Why Dinosaurs Became Extinct
Dinosaurs were extinct for millions of years before humans appeared. There is no complete explanation for why the dinosaurs became extinct. Among the many theories that have been proposed for the extinction are the following: (1) dinosaurs evolved such awkward bodies that they could not breed; (2) infectious diseases wiped out the dinosaurs; (3) small mammals fed on dinosaur eggs; and (4) sea levels dropped, creating land bridges that allowed dinosaurs previously separated to invade each other's territory, upsetting the balanced ecological relationships that existed between species. Most of these explanations fail to consider that the dinosaurs were well adapted to their environment, living successfully for millions of years, and that many other creatures became extinct at about the same time as the dinosaurs.
The most likely explanation for the extinction of the dinosaurs is that there was some type of drastic global change, to which the dinosaurs were extremely vulnerable. Such a change could have resulted from a catastrophe that affected the climate and vegetation, reducing the food supply, or decreased the oxygen concentration of the atmosphere. Some scientists believe that the dinosaurs had already been dying off gradually (possibly for some of the reasons listed in the preceding paragraph) and the catastrophe greatly accelerated their decline.
Scientists have proposed several theories to describe how such a global catastrophe might have occurred, including: (1) an extremely large object from space crashed into the earth, producing an explosion that would have created immense clouds of dust and ignited vast forest fires; (2) massive volcanic eruptions ignited fires and emitted volcanic gases and ash; and (3) a combination of the first two theories---that is, an object from space hit a weak spot in the earth's crust, causing violent volcanic eruptions. The clouds of dust or ash resulting from these catastrophes would have blocked out sunlight for months or years, chilling the land and killing plants.
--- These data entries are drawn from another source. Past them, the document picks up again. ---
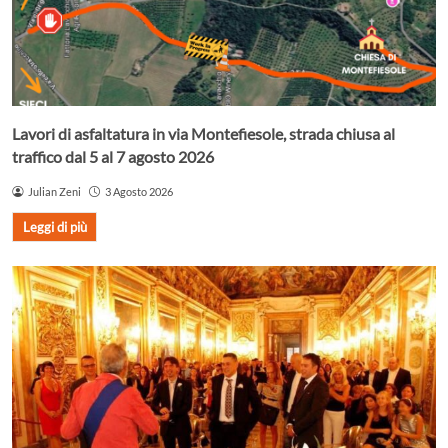
Lavori di asfaltatura in via Montefiesole, strada chiusa al
traffico dal 5 al 7 agosto 2026
Julian Zeni
3 Agosto 2026
Leggi di più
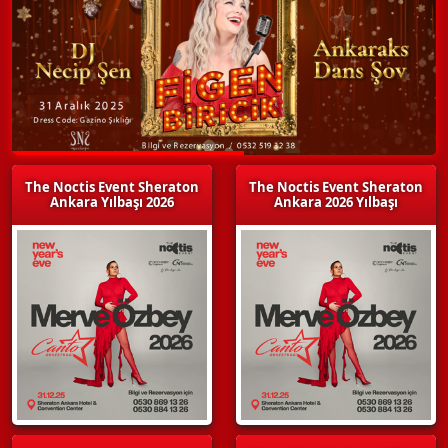
The Noctis Event Sheraton
The Noctis Event Sheraton
Ankara Yılbaşı 2026
Ankara 2026 Yılbaşı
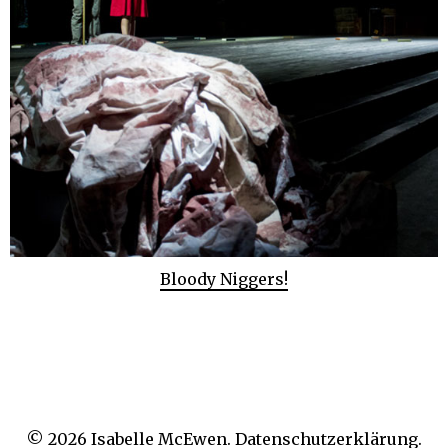
Bloody Niggers!
© 2026
Isabelle McEwen.
Datenschutzerklärung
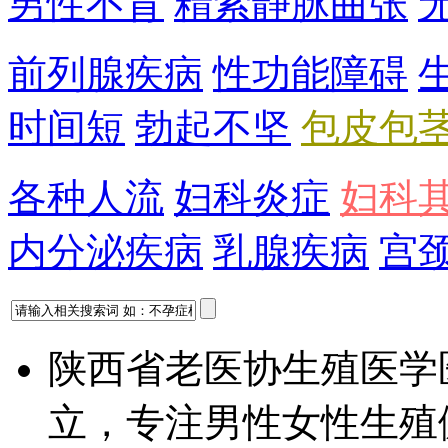
男性不育
精索静脉曲张
前列腺疾病
性功能障碍
时间短
勃起不坚
包皮包
各种人流
妇科炎症
妇科
内分泌疾病
乳腺疾病
宫
陕西省老医协生殖医学
立，专注男性女性生殖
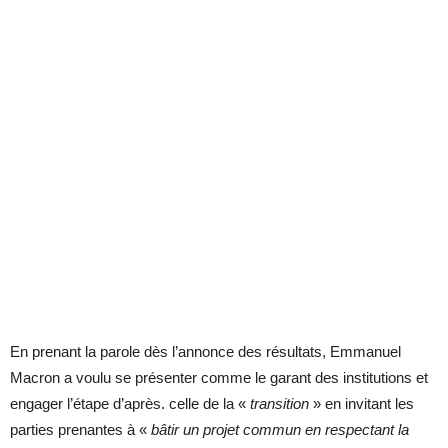
En prenant la parole dès l’annonce des résultats, Emmanuel
Macron a voulu se présenter comme le garant des institutions et
engager l’étape d’après. celle de la «
transition
» en invitant les
parties prenantes à «
bâtir un projet commun en respectant la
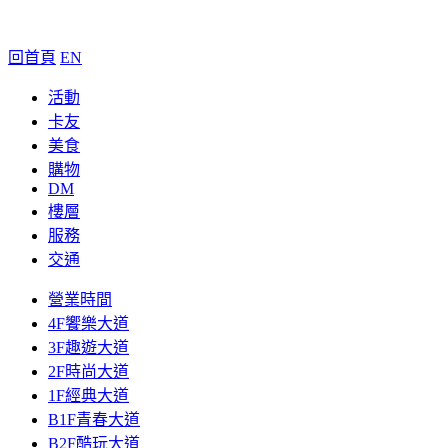
回首頁
EN
活動
卡友
美食
購物
DM
樓層
服務
交通
營業時間
4F饗樂大道
3F趣遊大道
2F時尚大道
1F經典大道
B1F青春大道
B2F酷玩大道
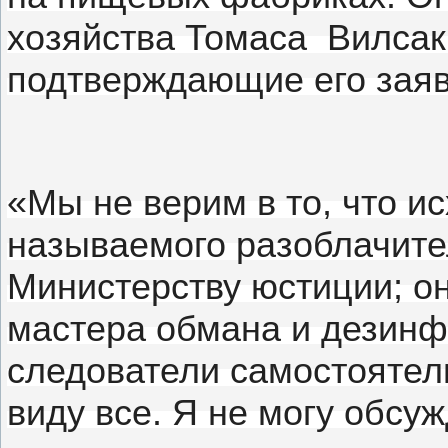
хозяйства Томаса Вилсака
подтверждающие его заяв
«Мы не верим в то, что ис
называемого разоблачит
Министерству юстиции;
о
мастера обмана и дезин
следователи самостоятель
виду все.
Я не могу обсуж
The dinosaurs and certain other species would have died from a lack of food and warmth.
In 1991, scientists discovered evidence in the Yucatn of a very large crater dating from the time the dinosaurs became extinct. The crater, which is now filled in and buried, was probably formed by the impact of a comet or asteroid. Many scientists believe this impact could have produced a global catastrophe leading to the dinosaurs' extinction.